**Assignment A**
Return the records below word for word, everything from their first line down through the line that contains "informativ, iar specificațiile, designul".

-------- Given passage

Monday, June 9, 2014

June 9, 2014

Yesteryear
One year ago today: June 9, 2013, eBook comments.
Five years ago today: June 9, 2009, I coin the phrase "CPQ".

MORNING & DAY
           Can you even see what I’m holding in this cluttered picture? It is a “self-centering boat roller”. As you drag your boat onto your trailer, the keel naturally seeks the center position and is assisted by spiral grooves in the design. That’s the big event of the day, as I got out of the sun and stayed home watching disks. I found that old DVD series Wallace and I used to watch, Roy Rogers. I even watched the episode (“Hands Across The Border”) where Roy found Trigger, "the smartest horse in Hollywood".
           Say, Roy, how many horses are there in Hollywood?
           Do you know the old trick of the horse that can add? The trainer asks you for two small numbers and say you pick three plus two. The horse stamps his foot five times. That’s when his trainer declares, “See, I told you he could add”, which is signal for the horse to stop stamping.
           Roy was well before my time, so the programs are new to me. But what an advantage the early film-makers had. All the corny stuff had not been used up yet. Scripts could be written to match whatever scenery was easy to record. There was hardly a situation that old Roy could not defuse by singing a song. Even the lyrics were written to match the footage. Go get ‘em, Roy.

----------------
-------- Input

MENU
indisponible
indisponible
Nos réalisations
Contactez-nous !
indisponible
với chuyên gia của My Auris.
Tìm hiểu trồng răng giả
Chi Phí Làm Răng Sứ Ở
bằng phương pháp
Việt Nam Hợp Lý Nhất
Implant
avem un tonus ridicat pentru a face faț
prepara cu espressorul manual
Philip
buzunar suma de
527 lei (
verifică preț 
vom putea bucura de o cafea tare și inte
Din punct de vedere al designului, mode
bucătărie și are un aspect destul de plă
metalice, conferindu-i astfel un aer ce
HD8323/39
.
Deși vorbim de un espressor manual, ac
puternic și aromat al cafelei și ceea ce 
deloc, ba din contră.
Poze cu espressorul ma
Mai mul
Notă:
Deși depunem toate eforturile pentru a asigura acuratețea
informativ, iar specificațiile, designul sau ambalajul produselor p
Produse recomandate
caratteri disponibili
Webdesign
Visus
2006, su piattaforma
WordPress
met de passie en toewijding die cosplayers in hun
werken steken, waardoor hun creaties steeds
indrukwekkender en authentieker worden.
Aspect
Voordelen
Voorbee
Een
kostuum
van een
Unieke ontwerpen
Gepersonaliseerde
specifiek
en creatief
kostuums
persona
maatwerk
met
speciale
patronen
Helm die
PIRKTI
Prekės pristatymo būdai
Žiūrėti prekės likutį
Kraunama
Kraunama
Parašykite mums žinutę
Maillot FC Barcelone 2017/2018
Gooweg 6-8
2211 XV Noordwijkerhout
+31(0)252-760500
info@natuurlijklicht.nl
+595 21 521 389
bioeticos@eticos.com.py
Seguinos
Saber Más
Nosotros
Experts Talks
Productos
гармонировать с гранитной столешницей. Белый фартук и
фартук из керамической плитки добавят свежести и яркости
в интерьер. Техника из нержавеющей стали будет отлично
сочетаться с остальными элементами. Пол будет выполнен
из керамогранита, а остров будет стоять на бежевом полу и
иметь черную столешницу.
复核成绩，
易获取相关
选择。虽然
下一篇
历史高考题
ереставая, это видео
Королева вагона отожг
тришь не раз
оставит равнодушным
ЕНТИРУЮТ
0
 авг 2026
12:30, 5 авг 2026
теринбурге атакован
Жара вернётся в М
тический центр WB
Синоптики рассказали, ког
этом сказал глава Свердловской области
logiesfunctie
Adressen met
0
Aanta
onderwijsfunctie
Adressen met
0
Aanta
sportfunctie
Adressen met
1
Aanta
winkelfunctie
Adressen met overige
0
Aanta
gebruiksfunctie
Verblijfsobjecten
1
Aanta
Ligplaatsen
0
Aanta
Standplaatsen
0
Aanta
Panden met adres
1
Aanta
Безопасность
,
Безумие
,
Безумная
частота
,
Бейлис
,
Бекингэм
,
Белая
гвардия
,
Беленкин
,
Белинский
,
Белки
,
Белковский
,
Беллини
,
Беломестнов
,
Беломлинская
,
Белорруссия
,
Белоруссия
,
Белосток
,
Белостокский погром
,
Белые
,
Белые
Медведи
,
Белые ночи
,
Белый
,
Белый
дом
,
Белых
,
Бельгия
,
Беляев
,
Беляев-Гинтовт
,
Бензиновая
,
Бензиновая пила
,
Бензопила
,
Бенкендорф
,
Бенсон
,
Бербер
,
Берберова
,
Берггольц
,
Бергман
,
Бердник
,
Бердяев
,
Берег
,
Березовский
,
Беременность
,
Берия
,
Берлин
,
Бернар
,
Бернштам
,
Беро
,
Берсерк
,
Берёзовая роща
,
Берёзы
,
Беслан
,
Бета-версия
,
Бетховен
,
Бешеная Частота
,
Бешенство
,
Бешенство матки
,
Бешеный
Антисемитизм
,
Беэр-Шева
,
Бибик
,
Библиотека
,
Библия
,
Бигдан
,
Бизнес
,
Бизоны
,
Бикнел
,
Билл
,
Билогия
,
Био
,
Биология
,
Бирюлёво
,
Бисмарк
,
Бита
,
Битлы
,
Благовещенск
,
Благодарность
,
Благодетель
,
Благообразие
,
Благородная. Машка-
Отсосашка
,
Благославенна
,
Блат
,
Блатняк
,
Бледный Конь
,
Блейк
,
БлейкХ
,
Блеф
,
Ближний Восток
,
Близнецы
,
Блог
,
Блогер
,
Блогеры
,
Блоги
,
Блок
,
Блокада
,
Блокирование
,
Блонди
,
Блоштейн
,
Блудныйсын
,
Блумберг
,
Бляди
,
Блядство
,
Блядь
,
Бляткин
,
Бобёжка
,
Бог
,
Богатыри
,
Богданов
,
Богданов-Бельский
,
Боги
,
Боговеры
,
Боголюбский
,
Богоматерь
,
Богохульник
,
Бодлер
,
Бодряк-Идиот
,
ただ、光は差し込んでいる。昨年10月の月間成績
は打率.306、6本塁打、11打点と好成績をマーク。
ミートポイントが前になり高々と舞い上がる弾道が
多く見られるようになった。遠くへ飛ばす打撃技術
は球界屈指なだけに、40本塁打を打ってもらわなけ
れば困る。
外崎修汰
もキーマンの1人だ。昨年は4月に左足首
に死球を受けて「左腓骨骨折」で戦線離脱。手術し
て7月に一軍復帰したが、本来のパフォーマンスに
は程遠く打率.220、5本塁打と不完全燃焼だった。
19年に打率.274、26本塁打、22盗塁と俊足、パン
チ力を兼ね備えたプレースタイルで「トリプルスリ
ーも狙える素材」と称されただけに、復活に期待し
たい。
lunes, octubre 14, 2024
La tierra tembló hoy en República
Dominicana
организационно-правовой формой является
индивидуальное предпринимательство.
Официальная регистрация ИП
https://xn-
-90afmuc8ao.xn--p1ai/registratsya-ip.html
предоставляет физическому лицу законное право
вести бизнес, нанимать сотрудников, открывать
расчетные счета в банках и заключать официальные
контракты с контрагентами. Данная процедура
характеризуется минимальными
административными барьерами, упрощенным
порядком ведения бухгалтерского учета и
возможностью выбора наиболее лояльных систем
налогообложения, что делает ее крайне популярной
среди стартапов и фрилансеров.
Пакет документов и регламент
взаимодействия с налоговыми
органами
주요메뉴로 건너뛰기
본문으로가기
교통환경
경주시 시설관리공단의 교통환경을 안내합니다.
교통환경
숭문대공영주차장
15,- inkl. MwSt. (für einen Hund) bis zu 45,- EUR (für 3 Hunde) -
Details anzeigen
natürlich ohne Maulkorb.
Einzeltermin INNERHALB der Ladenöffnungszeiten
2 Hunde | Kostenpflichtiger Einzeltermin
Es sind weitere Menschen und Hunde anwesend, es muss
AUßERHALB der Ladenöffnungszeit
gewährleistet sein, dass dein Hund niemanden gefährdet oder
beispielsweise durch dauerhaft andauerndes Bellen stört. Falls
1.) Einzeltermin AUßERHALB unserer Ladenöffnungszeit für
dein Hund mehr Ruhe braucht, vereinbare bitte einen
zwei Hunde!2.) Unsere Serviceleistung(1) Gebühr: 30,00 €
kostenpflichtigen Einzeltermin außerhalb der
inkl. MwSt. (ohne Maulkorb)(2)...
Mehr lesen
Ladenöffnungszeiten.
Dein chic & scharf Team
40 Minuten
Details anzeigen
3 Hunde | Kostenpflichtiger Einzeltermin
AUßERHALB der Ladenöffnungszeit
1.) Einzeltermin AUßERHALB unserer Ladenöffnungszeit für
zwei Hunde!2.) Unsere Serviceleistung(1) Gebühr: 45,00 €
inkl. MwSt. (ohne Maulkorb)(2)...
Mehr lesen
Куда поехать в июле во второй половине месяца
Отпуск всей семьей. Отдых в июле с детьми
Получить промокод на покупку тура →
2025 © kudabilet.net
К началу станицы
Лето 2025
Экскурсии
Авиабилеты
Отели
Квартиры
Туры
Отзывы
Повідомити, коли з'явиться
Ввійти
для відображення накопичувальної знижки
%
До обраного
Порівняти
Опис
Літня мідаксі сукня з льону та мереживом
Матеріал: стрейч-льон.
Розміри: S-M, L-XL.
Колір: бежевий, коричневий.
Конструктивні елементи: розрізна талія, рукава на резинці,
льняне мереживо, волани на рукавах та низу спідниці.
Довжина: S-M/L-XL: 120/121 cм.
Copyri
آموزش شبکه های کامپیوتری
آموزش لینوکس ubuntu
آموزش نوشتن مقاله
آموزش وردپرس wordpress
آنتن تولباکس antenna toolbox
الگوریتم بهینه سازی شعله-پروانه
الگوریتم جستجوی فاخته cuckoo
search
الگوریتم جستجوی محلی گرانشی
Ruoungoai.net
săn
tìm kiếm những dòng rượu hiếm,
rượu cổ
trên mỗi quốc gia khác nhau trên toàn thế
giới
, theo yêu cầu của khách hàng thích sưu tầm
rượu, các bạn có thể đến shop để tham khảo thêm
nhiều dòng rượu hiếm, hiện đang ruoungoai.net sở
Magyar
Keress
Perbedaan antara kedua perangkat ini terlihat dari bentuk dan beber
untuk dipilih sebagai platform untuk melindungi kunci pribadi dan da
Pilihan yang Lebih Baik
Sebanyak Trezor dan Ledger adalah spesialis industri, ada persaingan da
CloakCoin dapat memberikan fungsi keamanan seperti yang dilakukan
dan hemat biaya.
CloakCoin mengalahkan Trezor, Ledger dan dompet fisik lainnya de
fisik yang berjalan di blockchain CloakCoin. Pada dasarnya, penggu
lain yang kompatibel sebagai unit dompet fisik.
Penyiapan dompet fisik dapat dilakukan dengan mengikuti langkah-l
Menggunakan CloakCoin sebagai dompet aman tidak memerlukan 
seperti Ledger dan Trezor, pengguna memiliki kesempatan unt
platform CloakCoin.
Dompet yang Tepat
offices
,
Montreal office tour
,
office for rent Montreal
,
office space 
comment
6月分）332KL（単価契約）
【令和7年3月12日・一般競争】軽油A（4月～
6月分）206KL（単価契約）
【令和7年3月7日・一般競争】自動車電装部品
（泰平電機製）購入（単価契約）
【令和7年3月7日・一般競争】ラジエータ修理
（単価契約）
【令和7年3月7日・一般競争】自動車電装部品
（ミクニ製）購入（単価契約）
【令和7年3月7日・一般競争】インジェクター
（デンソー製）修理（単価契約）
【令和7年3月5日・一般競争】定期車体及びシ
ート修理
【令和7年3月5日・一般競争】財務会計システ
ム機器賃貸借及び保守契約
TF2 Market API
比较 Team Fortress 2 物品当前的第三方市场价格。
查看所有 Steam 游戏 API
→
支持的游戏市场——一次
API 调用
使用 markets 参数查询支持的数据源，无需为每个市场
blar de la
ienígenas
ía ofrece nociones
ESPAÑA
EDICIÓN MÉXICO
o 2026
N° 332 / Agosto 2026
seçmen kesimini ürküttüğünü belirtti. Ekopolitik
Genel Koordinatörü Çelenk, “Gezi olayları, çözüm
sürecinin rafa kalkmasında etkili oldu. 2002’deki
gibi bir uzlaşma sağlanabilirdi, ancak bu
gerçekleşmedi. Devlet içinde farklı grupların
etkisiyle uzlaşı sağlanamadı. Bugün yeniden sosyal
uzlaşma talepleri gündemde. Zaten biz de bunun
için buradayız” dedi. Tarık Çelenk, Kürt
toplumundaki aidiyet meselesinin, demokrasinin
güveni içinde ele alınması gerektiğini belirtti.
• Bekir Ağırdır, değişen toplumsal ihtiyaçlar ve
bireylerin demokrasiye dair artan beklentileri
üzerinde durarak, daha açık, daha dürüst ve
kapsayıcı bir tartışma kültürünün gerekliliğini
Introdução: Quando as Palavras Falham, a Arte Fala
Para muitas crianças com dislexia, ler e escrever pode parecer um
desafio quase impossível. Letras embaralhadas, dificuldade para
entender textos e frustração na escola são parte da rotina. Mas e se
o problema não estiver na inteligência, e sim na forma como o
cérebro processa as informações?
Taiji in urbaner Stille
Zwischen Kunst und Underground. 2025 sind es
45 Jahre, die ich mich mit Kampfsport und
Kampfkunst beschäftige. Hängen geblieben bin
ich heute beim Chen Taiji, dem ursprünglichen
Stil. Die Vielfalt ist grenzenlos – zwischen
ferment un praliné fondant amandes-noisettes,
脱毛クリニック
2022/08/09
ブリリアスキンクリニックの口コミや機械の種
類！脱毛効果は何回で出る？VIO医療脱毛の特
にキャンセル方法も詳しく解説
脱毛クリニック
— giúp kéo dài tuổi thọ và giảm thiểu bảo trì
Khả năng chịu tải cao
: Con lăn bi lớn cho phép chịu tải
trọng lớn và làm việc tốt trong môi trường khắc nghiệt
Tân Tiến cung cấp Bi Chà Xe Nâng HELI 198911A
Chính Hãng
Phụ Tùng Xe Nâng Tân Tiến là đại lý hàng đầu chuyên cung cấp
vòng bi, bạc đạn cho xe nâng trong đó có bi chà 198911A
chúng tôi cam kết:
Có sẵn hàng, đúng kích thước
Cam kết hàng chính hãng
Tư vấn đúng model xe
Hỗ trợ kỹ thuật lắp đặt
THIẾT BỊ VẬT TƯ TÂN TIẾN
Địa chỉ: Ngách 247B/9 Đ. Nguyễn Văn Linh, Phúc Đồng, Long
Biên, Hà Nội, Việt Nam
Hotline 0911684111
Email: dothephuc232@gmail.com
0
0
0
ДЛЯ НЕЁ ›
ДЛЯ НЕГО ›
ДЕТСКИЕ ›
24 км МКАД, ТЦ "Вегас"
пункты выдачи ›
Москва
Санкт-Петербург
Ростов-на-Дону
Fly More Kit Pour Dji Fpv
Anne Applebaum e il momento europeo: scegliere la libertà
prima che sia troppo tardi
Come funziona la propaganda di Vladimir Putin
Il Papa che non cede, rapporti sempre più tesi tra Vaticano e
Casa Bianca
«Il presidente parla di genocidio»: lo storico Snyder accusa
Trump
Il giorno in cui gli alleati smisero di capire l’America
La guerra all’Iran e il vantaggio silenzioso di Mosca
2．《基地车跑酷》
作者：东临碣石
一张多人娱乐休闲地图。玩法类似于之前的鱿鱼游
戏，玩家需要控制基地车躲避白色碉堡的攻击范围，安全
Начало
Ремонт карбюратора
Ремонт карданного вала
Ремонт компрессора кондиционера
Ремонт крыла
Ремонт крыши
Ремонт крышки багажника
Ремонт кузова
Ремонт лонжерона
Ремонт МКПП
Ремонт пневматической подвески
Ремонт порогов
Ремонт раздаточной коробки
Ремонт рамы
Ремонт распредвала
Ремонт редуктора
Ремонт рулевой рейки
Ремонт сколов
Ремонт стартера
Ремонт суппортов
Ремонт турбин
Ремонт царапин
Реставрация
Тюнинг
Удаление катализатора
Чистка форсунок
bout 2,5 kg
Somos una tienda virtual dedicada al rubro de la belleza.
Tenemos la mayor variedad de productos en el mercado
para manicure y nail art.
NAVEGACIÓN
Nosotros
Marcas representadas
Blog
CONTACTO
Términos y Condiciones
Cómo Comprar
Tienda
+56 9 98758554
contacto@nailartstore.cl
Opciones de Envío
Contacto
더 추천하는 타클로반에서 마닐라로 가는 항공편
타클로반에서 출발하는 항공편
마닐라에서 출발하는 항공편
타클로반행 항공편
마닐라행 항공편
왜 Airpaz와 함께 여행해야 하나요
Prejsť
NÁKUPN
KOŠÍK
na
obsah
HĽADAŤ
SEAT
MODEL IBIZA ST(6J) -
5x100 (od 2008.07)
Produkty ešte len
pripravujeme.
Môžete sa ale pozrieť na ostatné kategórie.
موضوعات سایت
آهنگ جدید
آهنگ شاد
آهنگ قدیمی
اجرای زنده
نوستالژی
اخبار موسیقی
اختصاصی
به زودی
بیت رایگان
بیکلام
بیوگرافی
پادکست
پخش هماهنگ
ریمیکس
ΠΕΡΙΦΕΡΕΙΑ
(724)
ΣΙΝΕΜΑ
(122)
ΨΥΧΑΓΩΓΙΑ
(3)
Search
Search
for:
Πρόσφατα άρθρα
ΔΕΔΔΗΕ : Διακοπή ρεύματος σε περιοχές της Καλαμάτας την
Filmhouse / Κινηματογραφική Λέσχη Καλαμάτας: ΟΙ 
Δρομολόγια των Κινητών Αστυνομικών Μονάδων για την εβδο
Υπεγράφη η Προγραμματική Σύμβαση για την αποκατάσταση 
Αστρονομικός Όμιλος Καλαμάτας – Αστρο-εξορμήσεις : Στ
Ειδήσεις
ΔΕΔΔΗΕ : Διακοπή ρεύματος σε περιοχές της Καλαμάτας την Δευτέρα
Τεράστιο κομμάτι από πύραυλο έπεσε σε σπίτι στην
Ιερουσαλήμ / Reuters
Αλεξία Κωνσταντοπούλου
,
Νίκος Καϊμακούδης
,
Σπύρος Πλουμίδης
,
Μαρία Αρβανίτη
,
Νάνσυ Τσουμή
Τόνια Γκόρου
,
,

----------------

**Assignment B**
In the passage about watching Roy Rogers, what is the title of the episode in which Roy found Trigger?

**Exercise response A**
MENU
indisponible
indisponible
Nos réalisations
Contactez-nous !
indisponible
với chuyên gia của My Auris.
Tìm hiểu trồng răng giả
Chi Phí Làm Răng Sứ Ở
bằng phương pháp
Việt Nam Hợp Lý Nhất
Implant
avem un tonus ridicat pentru a face faț
prepara cu espressorul manual
Philip
buzunar suma de
527 lei (
verifică preț 
vom putea bucura de o cafea tare și inte
Din punct de vedere al designului, mode
bucătărie și are un aspect destul de plă
metalice, conferindu-i astfel un aer ce
HD8323/39
.
Deși vorbim de un espressor manual, ac
puternic și aromat al cafelei și ceea ce 
deloc, ba din contră.
Poze cu espressorul ma
Mai mul
Notă:
Deși depunem toate eforturile pentru a asigura acuratețea
informativ, iar specificațiile, designul sau ambalajul produselor p

**Exercise response B**
"Hands Across The Border"